Segment Open

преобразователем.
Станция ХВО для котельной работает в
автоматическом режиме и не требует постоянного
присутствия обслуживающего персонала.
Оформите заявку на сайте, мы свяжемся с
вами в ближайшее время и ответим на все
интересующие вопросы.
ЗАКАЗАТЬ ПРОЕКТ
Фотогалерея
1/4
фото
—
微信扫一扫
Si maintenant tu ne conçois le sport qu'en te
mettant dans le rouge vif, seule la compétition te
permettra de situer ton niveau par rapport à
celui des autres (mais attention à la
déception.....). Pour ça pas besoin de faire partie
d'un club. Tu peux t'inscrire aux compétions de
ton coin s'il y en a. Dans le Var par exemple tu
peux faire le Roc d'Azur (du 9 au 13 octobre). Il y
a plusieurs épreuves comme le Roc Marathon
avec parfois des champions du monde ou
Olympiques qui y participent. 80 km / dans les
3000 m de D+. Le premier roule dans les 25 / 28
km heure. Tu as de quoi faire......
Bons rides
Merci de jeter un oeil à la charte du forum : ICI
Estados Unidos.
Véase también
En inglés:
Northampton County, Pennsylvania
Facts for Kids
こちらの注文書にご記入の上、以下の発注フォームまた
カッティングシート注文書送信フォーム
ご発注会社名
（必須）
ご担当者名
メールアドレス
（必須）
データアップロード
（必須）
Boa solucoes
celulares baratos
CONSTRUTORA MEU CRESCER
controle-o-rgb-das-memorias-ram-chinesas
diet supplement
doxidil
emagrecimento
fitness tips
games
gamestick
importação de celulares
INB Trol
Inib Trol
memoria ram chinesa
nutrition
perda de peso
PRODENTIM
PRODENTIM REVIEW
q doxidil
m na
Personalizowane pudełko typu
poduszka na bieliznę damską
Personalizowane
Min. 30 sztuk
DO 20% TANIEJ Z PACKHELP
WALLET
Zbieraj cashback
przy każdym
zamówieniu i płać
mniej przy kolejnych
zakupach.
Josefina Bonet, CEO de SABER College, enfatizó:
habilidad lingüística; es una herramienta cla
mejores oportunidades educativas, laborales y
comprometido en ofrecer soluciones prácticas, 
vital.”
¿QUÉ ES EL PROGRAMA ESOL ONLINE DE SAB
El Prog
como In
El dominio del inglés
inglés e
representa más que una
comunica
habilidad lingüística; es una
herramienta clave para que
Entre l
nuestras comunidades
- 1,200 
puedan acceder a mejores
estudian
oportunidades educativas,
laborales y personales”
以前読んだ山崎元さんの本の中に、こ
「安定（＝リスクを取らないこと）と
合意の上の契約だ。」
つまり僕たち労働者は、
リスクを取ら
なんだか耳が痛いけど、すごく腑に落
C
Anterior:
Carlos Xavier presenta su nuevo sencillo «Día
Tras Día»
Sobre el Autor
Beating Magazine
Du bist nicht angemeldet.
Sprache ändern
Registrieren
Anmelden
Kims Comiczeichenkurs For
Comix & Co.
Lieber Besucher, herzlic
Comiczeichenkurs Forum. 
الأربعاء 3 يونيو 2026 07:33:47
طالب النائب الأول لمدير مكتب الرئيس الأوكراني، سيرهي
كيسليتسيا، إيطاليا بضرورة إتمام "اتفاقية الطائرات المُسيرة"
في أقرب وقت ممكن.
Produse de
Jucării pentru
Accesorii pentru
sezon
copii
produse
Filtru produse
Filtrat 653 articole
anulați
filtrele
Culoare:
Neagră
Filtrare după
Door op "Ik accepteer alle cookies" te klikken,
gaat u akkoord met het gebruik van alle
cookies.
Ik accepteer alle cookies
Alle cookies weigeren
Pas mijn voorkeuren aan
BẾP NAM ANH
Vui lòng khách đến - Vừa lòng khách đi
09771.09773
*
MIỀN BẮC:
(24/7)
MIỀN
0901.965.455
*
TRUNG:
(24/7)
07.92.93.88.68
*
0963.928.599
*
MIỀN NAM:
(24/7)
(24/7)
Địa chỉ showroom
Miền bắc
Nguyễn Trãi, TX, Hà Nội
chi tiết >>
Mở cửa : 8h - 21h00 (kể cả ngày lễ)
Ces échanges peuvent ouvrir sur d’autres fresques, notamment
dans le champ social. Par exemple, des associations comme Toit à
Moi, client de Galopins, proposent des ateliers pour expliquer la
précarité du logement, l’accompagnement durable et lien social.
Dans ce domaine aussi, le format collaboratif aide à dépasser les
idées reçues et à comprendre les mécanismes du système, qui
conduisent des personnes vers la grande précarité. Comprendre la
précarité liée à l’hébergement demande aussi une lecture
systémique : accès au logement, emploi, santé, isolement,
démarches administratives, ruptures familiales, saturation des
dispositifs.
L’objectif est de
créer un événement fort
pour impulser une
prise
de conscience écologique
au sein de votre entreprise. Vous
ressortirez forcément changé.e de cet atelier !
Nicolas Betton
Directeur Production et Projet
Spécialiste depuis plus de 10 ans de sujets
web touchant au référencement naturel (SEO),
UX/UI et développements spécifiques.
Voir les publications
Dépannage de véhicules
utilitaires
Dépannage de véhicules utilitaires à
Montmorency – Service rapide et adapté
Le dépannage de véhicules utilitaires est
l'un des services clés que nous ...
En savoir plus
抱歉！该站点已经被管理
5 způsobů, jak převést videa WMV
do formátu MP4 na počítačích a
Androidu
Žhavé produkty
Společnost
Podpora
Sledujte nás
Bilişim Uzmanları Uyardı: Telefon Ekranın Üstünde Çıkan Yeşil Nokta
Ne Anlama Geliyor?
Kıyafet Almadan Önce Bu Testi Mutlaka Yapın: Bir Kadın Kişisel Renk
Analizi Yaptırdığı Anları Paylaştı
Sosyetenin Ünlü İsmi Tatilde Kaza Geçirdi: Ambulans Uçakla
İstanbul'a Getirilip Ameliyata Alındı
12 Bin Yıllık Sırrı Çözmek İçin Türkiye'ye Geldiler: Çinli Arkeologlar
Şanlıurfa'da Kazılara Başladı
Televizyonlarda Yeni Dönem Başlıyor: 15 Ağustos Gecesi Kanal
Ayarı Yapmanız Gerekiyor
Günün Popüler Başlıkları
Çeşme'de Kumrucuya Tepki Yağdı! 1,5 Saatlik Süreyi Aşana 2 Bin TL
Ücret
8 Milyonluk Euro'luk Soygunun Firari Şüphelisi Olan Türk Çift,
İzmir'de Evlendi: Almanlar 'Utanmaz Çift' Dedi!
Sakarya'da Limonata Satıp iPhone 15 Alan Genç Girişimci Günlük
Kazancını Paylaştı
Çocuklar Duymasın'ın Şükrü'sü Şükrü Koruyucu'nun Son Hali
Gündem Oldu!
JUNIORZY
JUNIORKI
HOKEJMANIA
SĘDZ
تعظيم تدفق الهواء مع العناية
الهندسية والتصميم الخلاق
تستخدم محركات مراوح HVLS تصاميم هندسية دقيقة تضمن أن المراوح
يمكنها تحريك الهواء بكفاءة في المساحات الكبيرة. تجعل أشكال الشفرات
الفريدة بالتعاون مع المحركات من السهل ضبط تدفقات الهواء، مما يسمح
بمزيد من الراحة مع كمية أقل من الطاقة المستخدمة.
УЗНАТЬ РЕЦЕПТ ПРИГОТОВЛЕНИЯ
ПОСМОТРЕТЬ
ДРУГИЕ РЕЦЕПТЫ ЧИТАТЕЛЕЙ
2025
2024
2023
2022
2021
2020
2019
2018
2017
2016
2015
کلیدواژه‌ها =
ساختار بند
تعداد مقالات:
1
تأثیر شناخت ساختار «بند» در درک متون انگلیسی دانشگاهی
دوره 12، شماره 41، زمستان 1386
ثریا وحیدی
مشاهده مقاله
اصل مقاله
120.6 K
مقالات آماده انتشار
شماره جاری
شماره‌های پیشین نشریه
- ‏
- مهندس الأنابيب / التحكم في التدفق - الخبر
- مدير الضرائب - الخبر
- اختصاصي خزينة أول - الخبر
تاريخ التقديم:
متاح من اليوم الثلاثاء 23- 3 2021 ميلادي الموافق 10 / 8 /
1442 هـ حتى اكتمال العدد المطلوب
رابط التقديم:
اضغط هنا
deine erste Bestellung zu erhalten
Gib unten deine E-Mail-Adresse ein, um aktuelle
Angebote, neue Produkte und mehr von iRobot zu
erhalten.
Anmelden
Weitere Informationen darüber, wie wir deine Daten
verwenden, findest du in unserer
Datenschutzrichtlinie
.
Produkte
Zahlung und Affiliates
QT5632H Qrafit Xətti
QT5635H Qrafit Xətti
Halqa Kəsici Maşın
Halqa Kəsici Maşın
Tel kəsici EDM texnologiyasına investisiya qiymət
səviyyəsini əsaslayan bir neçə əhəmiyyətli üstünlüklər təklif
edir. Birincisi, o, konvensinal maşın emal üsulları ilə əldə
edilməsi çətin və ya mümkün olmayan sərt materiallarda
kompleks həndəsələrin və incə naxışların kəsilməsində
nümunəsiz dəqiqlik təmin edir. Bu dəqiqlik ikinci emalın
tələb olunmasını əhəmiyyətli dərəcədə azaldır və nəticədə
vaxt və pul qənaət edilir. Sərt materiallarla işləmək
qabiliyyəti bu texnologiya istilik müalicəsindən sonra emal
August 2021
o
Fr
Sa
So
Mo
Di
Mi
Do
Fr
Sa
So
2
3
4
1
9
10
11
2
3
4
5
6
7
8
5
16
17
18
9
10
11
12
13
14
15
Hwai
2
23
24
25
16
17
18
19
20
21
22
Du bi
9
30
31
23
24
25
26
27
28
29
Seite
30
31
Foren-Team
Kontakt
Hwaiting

Segment Closed

• What you have to do: Change "Northampton County" to "Lehigh County" in the lines from the first line up to and including the line with "Boa solucoes", and give those lines again with nothing else altered.

• Answer:
преобразователем.
Станция ХВО для котельной работает в
автоматическом режиме и не требует постоянного
присутствия обслуживающего персонала.
Оформите заявку на сайте, мы свяжемся с
вами в ближайшее время и ответим на все
интересующие вопросы.
ЗАКАЗАТЬ ПРОЕКТ
Фотогалерея
1/4
фото
—
微信扫一扫
Si maintenant tu ne conçois le sport qu'en te
mettant dans le rouge vif, seule la compétition te
permettra de situer ton niveau par rapport à
celui des autres (mais attention à la
déception.....). Pour ça pas besoin de faire partie
d'un club. Tu peux t'inscrire aux compétions de
ton coin s'il y en a. Dans le Var par exemple tu
peux faire le Roc d'Azur (du 9 au 13 octobre). Il y
a plusieurs épreuves comme le Roc Marathon
avec parfois des champions du monde ou
Olympiques qui y participent. 80 km / dans les
3000 m de D+. Le premier roule dans les 25 / 28
km heure. Tu as de quoi faire......
Bons rides
Merci de jeter un oeil à la charte du forum : ICI
Estados Unidos.
Véase también
En inglés:
Lehigh County, Pennsylvania
Facts for Kids
こちらの注文書にご記入の上、以下の発注フォームまた
カッティングシート注文書送信フォーム
ご発注会社名
（必須）
ご担当者名
メールアドレス
（必須）
データアップロード
（必須）
Boa solucoes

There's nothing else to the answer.